» TO-DO ITEM
Copy, word for word, the lines of the entries below between the one with "barbeque. Siedziałem i ponad 700, 800 razy" and the one with "des lignes de", inclusive, and leave out everything else.

» PROVIDED ENTRIES
+---+

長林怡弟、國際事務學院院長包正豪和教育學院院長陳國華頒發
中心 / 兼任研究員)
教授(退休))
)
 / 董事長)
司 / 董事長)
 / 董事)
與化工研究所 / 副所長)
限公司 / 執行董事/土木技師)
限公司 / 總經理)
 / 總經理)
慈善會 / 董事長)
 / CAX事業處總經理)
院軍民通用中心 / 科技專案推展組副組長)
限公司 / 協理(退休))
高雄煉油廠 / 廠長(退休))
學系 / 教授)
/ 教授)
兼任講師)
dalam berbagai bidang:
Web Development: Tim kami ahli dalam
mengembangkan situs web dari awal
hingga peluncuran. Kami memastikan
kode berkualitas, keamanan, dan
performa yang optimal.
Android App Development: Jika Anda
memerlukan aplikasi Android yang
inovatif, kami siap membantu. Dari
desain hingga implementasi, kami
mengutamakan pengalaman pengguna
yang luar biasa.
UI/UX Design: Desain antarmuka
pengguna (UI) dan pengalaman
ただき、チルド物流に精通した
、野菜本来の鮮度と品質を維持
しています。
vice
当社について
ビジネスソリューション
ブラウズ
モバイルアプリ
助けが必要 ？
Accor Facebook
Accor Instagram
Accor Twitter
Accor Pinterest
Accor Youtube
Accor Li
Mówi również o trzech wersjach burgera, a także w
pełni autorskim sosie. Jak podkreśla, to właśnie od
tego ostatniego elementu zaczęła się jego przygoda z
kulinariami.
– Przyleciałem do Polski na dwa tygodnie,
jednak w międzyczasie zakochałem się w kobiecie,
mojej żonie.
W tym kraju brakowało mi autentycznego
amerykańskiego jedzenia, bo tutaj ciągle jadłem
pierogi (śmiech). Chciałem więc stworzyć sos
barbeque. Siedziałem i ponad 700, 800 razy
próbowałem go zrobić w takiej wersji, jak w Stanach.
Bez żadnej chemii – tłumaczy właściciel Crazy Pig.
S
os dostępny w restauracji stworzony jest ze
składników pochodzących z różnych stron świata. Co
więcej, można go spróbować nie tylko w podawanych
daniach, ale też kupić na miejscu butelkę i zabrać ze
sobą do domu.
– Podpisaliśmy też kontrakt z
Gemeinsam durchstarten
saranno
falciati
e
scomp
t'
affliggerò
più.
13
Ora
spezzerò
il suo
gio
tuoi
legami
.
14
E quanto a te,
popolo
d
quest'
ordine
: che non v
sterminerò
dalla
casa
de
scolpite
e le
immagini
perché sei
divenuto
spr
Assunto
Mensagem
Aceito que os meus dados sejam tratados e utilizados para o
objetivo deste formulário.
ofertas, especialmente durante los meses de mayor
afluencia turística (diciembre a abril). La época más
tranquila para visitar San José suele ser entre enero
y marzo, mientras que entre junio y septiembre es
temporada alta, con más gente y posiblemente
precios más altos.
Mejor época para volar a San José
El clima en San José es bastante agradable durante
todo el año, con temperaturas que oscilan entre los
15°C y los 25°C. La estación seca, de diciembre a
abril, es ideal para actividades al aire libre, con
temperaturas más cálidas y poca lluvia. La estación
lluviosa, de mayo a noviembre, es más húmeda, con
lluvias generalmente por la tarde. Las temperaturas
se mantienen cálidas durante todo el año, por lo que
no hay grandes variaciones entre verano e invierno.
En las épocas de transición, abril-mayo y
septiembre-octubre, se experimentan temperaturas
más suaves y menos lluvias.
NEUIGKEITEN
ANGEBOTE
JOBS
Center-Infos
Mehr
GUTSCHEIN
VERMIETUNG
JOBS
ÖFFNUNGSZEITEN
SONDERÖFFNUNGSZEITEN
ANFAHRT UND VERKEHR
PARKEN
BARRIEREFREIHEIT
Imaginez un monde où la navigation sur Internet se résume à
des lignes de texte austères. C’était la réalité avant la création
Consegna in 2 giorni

+---+

» SOLUTION FOR THIS TASK
barbeque. Siedziałem i ponad 700, 800 razy
próbowałem go zrobić w takiej wersji, jak w Stanach.
Bez żadnej chemii – tłumaczy właściciel Crazy Pig.
S
os dostępny w restauracji stworzony jest ze
składników pochodzących z różnych stron świata. Co
więcej, można go spróbować nie tylko w podawanych
daniach, ale też kupić na miejscu butelkę i zabrać ze
sobą do domu.
– Podpisaliśmy też kontrakt z
Gemeinsam durchstarten
saranno
falciati
e
scomp
t'
affliggerò
più.
13
Ora
spezzerò
il suo
gio
tuoi
legami
.
14
E quanto a te,
popolo
d
quest'
ordine
: che non v
sterminerò
dalla
casa
de
scolpite
e le
immagini
perché sei
divenuto
spr
Assunto
Mensagem
Aceito que os meus dados sejam tratados e utilizados para o
objetivo deste formulário.
ofertas, especialmente durante los meses de mayor
afluencia turística (diciembre a abril). La época más
tranquila para visitar San José suele ser entre enero
y marzo, mientras que entre junio y septiembre es
temporada alta, con más gente y posiblemente
precios más altos.
Mejor época para volar a San José
El clima en San José es bastante agradable durante
todo el año, con temperaturas que oscilan entre los
15°C y los 25°C. La estación seca, de diciembre a
abril, es ideal para actividades al aire libre, con
temperaturas más cálidas y poca lluvia. La estación
lluviosa, de mayo a noviembre, es más húmeda, con
lluvias generalmente por la tarde. Las temperaturas
se mantienen cálidas durante todo el año, por lo que
no hay grandes variaciones entre verano e invierno.
En las épocas de transición, abril-mayo y
septiembre-octubre, se experimentan temperaturas
más suaves y menos lluvias.
NEUIGKEITEN
ANGEBOTE
JOBS
Center-Infos
Mehr
GUTSCHEIN
VERMIETUNG
JOBS
ÖFFNUNGSZEITEN
SONDERÖFFNUNGSZEITEN
ANFAHRT UND VERKEHR
PARKEN
BARRIEREFREIHEIT
Imaginez un monde où la navigation sur Internet se résume à
des lignes de texte austères. C’était la réalité avant la création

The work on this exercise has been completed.